------ Extracted information ------
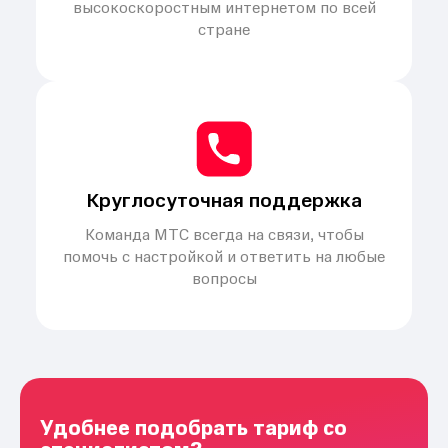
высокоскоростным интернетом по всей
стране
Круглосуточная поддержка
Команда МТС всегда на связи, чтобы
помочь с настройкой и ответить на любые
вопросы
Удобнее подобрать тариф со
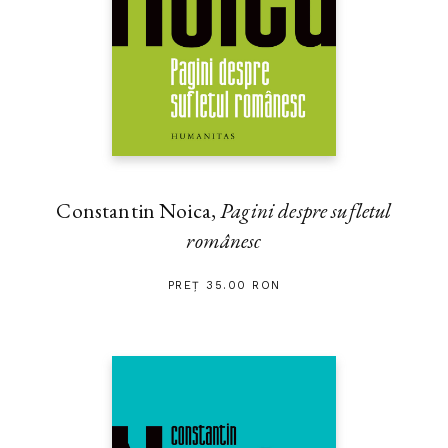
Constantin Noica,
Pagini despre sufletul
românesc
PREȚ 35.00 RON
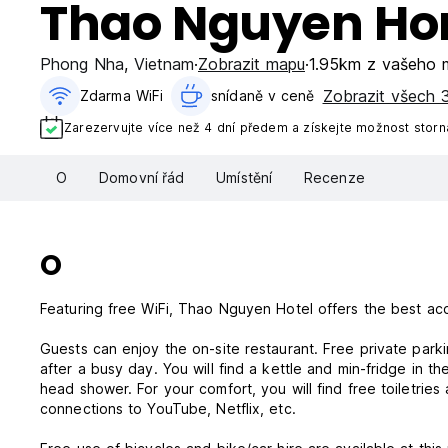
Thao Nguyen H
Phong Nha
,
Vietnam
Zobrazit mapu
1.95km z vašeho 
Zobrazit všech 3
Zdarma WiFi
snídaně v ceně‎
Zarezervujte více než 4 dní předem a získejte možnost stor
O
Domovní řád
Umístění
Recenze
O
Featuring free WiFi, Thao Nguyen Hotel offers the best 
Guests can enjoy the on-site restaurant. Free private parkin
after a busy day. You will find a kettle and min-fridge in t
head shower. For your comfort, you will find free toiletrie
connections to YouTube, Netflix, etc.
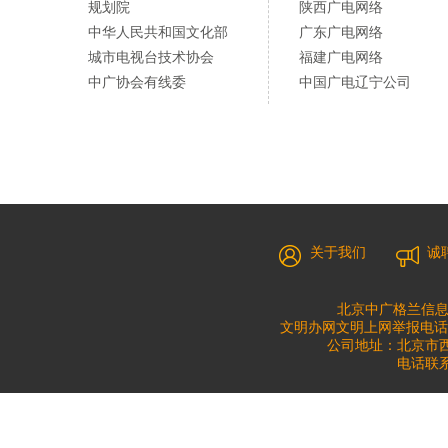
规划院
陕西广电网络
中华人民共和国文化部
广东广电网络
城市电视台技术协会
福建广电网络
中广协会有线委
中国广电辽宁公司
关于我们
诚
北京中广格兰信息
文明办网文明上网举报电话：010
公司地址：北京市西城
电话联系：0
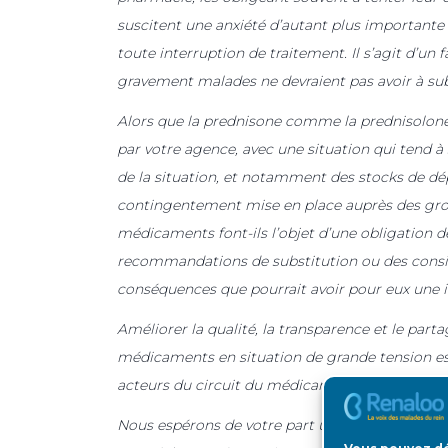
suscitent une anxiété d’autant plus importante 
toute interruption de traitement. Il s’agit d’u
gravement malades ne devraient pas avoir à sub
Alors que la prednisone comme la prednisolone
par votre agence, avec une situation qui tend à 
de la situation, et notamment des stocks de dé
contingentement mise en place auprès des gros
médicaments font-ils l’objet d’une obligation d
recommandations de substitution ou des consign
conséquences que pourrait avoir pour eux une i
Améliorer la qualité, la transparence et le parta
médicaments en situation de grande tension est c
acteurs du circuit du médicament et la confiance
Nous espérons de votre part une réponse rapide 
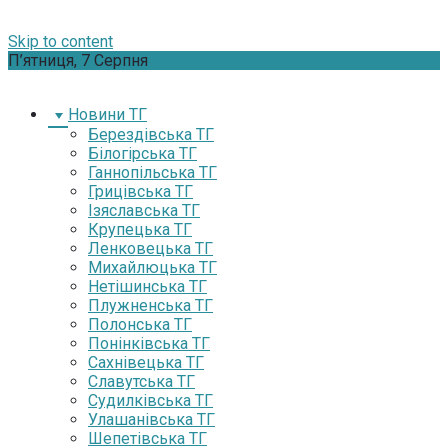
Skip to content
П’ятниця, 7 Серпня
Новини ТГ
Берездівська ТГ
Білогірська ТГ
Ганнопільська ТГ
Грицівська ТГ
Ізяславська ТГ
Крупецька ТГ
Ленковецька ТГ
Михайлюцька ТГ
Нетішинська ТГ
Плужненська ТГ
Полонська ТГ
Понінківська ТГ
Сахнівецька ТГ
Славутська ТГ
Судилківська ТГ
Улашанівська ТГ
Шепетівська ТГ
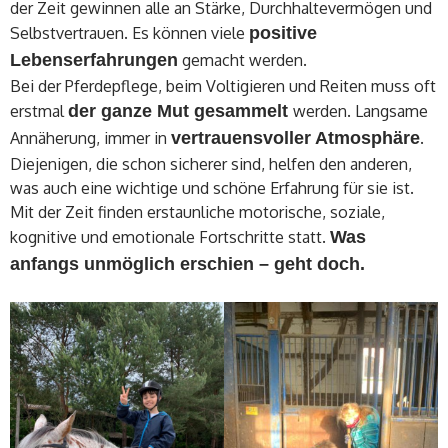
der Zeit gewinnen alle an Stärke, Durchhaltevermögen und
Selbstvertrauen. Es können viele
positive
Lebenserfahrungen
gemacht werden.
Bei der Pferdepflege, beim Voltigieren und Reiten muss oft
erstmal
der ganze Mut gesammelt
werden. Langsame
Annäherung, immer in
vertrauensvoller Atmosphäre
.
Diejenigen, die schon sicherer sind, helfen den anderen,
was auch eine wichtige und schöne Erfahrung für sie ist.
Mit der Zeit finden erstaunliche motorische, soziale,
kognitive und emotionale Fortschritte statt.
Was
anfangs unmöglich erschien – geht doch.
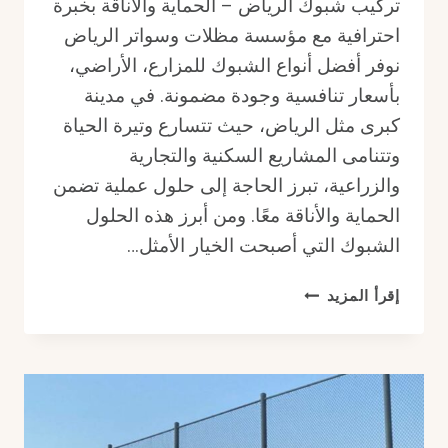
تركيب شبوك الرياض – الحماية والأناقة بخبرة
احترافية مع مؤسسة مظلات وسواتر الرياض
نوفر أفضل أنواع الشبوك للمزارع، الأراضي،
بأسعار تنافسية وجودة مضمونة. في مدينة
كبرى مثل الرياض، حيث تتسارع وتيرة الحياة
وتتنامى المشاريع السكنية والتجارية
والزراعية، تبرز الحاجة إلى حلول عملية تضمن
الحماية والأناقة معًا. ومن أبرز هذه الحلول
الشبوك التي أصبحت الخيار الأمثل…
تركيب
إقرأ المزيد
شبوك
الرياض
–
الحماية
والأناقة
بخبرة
------
------ Extracted information ------
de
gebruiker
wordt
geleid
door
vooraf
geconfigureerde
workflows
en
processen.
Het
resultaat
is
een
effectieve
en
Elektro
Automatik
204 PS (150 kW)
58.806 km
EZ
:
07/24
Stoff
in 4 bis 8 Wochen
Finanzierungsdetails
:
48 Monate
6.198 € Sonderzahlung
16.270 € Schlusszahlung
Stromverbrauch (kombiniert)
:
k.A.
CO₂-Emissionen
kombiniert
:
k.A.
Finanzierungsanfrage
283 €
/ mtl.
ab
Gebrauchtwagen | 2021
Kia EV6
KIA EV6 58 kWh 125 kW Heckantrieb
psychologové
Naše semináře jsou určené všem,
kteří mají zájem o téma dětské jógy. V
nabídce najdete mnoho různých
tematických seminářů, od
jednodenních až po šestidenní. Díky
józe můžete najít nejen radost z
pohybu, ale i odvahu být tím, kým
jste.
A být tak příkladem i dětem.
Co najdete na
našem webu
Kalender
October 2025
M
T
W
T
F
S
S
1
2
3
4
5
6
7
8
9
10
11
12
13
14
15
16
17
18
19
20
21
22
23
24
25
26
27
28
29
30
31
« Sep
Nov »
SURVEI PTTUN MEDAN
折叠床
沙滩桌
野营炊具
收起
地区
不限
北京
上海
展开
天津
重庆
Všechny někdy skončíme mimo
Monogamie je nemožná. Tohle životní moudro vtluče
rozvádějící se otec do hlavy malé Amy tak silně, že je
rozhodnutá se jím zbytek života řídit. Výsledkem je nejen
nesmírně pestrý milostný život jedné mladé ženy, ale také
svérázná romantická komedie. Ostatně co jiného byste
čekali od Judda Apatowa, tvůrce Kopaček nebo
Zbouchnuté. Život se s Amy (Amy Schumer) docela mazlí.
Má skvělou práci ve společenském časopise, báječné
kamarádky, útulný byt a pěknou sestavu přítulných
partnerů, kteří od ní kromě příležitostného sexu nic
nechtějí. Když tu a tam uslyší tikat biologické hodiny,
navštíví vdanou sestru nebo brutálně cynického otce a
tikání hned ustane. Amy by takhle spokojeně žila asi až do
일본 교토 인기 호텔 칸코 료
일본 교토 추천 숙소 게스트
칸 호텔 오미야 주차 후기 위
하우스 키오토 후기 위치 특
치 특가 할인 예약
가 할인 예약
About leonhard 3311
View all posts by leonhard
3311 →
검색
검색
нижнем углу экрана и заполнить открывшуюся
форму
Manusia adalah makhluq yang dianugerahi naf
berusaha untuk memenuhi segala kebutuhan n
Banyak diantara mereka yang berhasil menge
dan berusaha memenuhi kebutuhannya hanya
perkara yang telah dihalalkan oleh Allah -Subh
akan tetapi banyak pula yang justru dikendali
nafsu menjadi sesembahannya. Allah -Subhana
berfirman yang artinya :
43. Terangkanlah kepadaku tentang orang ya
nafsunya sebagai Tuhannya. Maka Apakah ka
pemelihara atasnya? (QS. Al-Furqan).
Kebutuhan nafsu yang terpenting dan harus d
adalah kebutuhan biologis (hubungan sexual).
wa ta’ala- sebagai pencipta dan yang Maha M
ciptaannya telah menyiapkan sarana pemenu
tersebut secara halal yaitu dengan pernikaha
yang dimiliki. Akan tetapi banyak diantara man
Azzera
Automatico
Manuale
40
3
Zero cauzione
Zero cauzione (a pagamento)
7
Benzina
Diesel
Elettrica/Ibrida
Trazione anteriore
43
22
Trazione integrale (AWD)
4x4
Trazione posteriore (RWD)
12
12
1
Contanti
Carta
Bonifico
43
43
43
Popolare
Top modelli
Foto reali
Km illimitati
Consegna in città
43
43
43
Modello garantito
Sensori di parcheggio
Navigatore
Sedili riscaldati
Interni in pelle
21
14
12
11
------
Required work
Count the lines above in which the string "will" occurs, and write the number with no other text.

The completed task
2